This year is currently looking like one of the roughest ever for the stock market.

Through the first nine months of 2022, the S&P 500 index lost 23.9%. Only five full calendar years have produced worse returns: three years from the Great Depression, 2008 and 1974.

But if market history paints a dire picture for what's gone on so far this year, it also offers a silver lining for long-term investors. Bear markets like the current one tend to be short, and investors who keep their cool tend to make out alright.  

That's what Charles Rotblut, vice president at the American Association of Individual Investors, pointed out in a recent tweet. "Not only is the current bear market well within the typical range of past bears, those who stick w/ their allocations get rewarded for doing so," he wrote.

The data he's referencing is from CFRA chief investment strategist Sam Stovall, who analyzed 13 bear markets — defined as a decline of 20% or more from market peaks — dating back to 1945.

The current bear falls under what Stovall calls "garden variety" bear markets — those that feature a stock market slide between 20% and 40%. The others he calls "mega-meltdown" bears, which saw drawdowns of more than 40%.

The latter sort are especially tough for investors, lasting for just short of two years on average, with an average decline of 51%.

The garden-variety bear is somewhat less intimidating. The average drawdown during these periods is 27%, and they tend to last for 13 months on average. And importantly for investors, it took only 27 months for stocks to return to their peaks after these down periods, on average. That compares with an average recovery time of nearly five years for the harsher bears.

Two years may seem like a long time to stare down red numbers in your portfolio, and five may seem like an eternity. But if you're invested for decades, a period of a few years is a blip.

More importantly, you'd be wise to add to your portfolio during down markets, rather than selling, says Rotblut.

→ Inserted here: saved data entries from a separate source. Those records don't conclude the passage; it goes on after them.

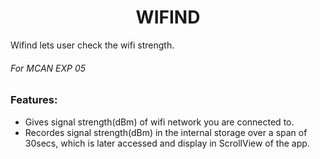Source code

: <h1 align="middle">WIFIND</h1>
Wifind lets user check the wifi strength.

###### For MCAN EXP 05

### Features:
- Gives signal strength(dBm) of wifi network you are connected to. 
- Recordes signal strength(dBm) in the internal storage over a span of 30secs, which is later accessed and display in ScrollView of the app. 
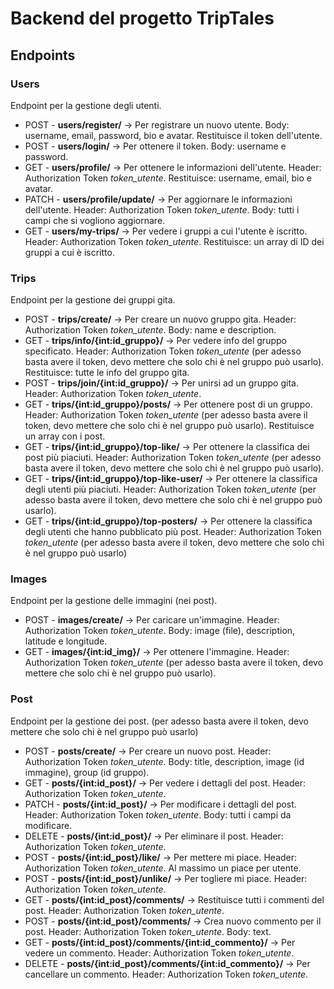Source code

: # Backend del progetto TripTales
## Endpoints
### Users
Endpoint per la gestione degli utenti.<br>
<ul>
  <li>POST - <b>users/register/</b> -> Per registrare un nuovo utente. Body: username, email, password, bio e avatar. Restituisce il token dell'utente.</li>
  <li>POST - <b>users/login/</b> -> Per ottenere il token. Body: username e password.</li>
  <li>GET - <b>users/profile/</b> -> Per ottenere le informazioni dell'utente. Header: Authorization Token <i>token_utente</i>. Restituisce: username, email, bio e avatar.</li>
  <li>PATCH - <b>users/profile/update/</b> -> Per aggiornare le informazioni dell'utente. Header: Authorization Token <i>token_utente</i>. Body: tutti i campi che si vogliono aggiornare.</li>
  <li>GET - <b>users/my-trips/</b> -> Per vedere i gruppi a cui l'utente è iscritto. Header: Authorization Token <i>token_utente</i>. Restituisce: un array di ID dei gruppi a cui è iscritto.</li>
</ul>

### Trips
Endpoint per la gestione dei gruppi gita.
<ul>
  <li>POST - <b>trips/create/</b> -> Per creare un nuovo gruppo gita. Header: Authorization Token <i>token_utente</i>. Body: name e description.</li>
  <li>GET - <b>trips/info/{int:id_gruppo}/</b> -> Per vedere info del gruppo specificato. Header: Authorization Token <i>token_utente</i> (per adesso basta avere il token, devo mettere che solo chi è nel gruppo può usarlo). Restituisce: tutte le info del gruppo gita.</li>
  <li>POST - <b>trips/join/{int:id_gruppo}/</b> -> Per unirsi ad un gruppo gita. Header: Authorization Token <i>token_utente</i>.</li>
  <li>GET - <b>trips/{int:id_gruppo}/posts/</b> -> Per ottenere post di un gruppo. Header: Authorization Token <i>token_utente</i> (per adesso basta avere il token, devo mettere che solo chi è nel gruppo può usarlo). Restituisce un array con i post.</li>
  <li>GET - <b>trips/{int:id_gruppo}/top-like/</b> -> Per ottenere la classifica dei post più piaciuti. Header: Authorization Token <i>token_utente</i> (per adesso basta avere il token, devo mettere che solo chi è nel gruppo può usarlo).</li>
  <li>GET - <b>trips/{int:id_gruppo}/top-like-user/</b> -> Per ottenere la classifica degli utenti più piaciuti. Header: Authorization Token <i>token_utente</i> (per adesso basta avere il token, devo mettere che solo chi è nel gruppo può usarlo).</li>
  <li>GET - <b>trips/{int:id_gruppo}/top-posters/</b> -> Per ottenere la classifica degli utenti che hanno pubblicato più post. Header: Authorization Token <i>token_utente</i> (per adesso basta avere il token, devo mettere che solo chi è nel gruppo può usarlo)</li>
</ul>

### Images
Endpoint per la gestione delle immagini (nei post).
<ul>
    <li>POST - <b>images/create/</b> -> Per caricare un'immagine. Header: Authorization Token <i>token_utente</i>. Body: image (file), description, latitude e longitude.</li>
    <li>GET - <b>images/{int:id_img}/</b> -> Per ottenere l'immagine. Header: Authorization Token <i>token_utente</i> (per adesso basta avere il token, devo mettere che solo chi è nel gruppo può usarlo).</li>
</ul>

### Post
Endpoint per la gestione dei post.  (per adesso basta avere il token, devo mettere che solo chi è nel gruppo può usarlo)
<ul>
    <li>POST - <b>posts/create/</b> -> Per creare un nuovo post. Header: Authorization Token <i>token_utente</i>. Body: title, description, image (id immagine), group (id gruppo).</li>
    <li>GET - <b>posts/{int:id_post}/</b> -> Per vedere i dettagli del post. Header: Authorization Token <i>token_utente</i>.</li>
<li>PATCH - <b>posts/{int:id_post}/</b> -> Per modificare i dettagli del post. Header: Authorization Token <i>token_utente</i>. Body: tutti i campi da modificare.</li>
  <li>DELETE - <b>posts/{int:id_post}/</b> -> Per eliminare il post. Header: Authorization Token <i>token_utente</i>.</li>
    <li>POST - <b>posts/{int:id_post}/like/</b> -> Per mettere mi piace. Header: Authorization Token <i>token_utente</i>. Al massimo un piace per utente.</li>
    <li>POST - <b>posts/{int:id_post}/unlike/</b> -> Per togliere mi piace. Header: Authorization Token <i>token_utente</i>.</li>
    <li>GET - <b>posts/{int:id_post}/comments/</b> -> Restituisce tutti i commenti del post. Header: Authorization Token <i>token_utente</i>.</li>
    <li>POST - <b>posts/{int:id_post}/comments/</b> -> Crea nuovo commento per il post. Header: Authorization Token <i>token_utente</i>. Body: text.</li>
    <li>GET - <b>posts/{int:id_post}/comments/{int:id_commento}/</b> -> Per vedere un commento. Header: Authorization Token <i>token_utente</i>.</li>
  <li>DELETE - <b>posts/{int:id_post}/comments/{int:id_commento}/</b> -> Per cancellare un commento. Header: Authorization Token <i>token_utente</i>.</li>
</ul>

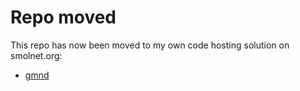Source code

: # Repo moved
This repo has now been moved to my own code hosting solution on smolnet.org:
* [gmnd](https://code.smolnet.org/micke/gmnd)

"Have you ever looked at the chart and thought, 'I wish I bought that stock when it was down at this price?' Then why aren't you buying now?" he says. "No one knows where the bottom is, but we do know stocks are on sale right now."

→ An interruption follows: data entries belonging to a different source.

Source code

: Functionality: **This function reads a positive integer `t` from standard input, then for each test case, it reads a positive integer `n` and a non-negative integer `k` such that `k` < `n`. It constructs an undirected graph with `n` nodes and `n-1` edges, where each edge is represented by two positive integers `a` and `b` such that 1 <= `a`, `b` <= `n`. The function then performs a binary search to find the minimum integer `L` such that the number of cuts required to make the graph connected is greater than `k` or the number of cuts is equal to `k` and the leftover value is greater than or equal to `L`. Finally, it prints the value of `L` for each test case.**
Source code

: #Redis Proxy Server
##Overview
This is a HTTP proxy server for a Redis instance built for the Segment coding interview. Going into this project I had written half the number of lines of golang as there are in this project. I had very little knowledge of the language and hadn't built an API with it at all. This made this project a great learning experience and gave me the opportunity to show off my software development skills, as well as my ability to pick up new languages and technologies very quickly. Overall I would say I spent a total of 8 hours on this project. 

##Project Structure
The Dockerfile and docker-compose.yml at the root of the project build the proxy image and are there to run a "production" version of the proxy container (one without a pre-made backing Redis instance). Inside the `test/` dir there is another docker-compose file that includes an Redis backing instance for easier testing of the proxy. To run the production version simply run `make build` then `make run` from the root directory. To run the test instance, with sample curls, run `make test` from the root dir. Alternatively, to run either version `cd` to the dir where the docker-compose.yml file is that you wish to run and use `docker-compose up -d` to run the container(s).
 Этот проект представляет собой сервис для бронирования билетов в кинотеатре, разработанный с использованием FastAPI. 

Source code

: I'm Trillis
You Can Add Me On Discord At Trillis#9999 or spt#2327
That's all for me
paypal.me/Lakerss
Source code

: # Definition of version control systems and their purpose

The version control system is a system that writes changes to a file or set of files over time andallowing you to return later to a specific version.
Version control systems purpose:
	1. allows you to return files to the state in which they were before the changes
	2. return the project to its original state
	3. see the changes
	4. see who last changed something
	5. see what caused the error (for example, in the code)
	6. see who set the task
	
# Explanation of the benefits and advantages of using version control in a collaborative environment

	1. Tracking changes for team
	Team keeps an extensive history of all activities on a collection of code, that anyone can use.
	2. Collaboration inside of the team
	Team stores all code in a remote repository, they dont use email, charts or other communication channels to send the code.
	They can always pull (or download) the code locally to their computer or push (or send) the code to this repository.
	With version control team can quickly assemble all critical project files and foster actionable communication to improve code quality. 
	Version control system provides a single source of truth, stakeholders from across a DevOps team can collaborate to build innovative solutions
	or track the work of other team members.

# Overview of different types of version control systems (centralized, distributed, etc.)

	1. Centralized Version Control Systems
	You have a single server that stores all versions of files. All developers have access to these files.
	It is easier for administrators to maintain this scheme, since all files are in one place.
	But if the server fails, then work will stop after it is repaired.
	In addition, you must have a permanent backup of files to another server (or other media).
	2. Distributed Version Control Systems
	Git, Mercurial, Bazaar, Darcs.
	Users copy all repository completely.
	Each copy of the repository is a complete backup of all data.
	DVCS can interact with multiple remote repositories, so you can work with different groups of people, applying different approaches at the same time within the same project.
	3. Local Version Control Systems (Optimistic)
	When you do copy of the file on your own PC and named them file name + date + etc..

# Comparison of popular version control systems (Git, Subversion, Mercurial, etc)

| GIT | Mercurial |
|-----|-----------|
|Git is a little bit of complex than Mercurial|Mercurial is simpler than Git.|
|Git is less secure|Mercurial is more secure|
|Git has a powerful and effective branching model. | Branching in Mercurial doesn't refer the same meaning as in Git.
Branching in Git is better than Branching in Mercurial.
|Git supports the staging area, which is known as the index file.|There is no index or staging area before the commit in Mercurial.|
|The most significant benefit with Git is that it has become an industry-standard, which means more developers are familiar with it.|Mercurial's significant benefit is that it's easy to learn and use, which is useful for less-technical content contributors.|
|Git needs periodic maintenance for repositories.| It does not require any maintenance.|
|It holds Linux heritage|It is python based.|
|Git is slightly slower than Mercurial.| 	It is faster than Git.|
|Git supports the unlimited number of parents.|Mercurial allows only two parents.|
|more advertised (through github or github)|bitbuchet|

The bottom of the market could be well into the future, and selling now before things get worse could, in the long run, boost your returns. But it would most likely be a mistake, experts say, for two reasons.

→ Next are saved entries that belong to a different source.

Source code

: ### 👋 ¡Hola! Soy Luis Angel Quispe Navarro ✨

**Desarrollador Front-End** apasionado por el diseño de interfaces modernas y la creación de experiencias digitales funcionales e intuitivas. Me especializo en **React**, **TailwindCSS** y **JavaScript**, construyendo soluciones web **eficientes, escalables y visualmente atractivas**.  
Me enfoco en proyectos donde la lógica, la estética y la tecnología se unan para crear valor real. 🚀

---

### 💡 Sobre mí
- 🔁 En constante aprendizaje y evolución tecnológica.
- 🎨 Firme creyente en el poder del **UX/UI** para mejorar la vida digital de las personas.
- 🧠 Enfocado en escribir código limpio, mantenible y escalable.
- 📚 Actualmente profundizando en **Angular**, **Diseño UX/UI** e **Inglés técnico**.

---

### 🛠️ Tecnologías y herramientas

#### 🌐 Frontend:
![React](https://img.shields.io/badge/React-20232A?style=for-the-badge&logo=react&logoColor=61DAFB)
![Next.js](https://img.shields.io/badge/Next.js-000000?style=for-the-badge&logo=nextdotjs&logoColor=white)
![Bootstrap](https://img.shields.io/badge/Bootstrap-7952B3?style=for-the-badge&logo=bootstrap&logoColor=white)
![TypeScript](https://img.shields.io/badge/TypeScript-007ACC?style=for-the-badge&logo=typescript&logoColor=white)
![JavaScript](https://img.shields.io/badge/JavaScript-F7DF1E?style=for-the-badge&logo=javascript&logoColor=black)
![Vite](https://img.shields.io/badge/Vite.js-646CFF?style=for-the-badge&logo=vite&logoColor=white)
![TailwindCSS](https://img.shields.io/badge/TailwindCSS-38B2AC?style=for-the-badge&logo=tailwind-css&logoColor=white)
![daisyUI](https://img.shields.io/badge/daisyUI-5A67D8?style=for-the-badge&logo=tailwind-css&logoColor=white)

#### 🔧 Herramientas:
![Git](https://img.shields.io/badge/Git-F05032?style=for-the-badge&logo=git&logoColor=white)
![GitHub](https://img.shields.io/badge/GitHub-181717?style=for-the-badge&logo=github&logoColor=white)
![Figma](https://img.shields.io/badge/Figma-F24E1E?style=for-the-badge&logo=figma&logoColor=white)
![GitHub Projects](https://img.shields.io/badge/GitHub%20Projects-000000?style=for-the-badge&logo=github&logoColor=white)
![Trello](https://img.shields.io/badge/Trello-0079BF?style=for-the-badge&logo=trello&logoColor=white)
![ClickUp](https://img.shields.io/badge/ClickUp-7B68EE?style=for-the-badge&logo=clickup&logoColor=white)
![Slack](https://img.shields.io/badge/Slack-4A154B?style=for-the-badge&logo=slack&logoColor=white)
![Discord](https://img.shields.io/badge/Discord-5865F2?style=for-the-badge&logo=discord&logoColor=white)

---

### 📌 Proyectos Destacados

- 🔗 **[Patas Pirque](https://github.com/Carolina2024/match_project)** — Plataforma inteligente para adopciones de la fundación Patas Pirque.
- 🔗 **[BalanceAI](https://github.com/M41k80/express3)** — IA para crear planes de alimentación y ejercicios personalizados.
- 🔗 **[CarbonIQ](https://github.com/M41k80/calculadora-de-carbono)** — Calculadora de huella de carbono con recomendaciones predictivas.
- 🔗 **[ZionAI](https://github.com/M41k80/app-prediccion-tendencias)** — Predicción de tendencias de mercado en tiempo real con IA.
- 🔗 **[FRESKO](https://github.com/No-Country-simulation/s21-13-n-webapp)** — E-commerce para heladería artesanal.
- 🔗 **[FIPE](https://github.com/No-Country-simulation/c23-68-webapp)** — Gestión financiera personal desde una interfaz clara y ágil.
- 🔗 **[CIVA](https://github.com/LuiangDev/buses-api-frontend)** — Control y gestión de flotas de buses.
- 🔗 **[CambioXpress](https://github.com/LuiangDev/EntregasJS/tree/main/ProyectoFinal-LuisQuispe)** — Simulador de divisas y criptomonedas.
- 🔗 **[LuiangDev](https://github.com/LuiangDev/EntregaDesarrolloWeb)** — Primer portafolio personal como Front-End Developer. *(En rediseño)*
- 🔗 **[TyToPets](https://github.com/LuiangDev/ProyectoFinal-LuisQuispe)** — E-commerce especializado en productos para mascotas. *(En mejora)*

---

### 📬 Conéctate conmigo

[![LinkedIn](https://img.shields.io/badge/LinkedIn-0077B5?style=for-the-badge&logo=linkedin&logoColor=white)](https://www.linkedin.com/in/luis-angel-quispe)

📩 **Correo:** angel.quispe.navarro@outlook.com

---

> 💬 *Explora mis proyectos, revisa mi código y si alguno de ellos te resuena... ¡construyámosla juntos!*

One: Even if you're right about the market going down further, selling now would require you to peg the right time to get back in in order to turn a profit. "If you're going to cash, what is your rule for getting back into the market? What are you going to use as your marker? And what happens if you don't act then?" says Rotblut.

Timing the market is extraordinarily difficult, and getting it wrong could cripple your returns. A $10,000 investment in a fund tracking the S&P 500 at the end of 2006 would have grown to nearly $46,000 by the end of 2021, according to Putnam Investments.

But subtract the 10 best days from that 15-year period, and the total declines to about $21,000. "Time, not timing, is the best way to capitalize on stock market gains," Putnam researchers say.

The other reason: Although past returns are no guarantee of future results, markets have historically rewarded investors for buying into the market after it's had the kind of slide investors have seen so far this year.

As measured by the Wilshire 5000 — a broad U.S. stock market index — the first nine months of 2022 rank among the worst 20 nine-month periods of the last half century, according to data from Compound Capital Advisors.

In all but one of those instances, the index logged a positive return in the one-year period following the nine-month decline, with an average return of 12%. Over the next three years, the index was positive each time, with an average gain of 41%.

Simply put in a tweet from Compound CEO Charlie Bilello: "Has selling AFTER large 9-month declines been a good strategy for long-term investors in the past? No."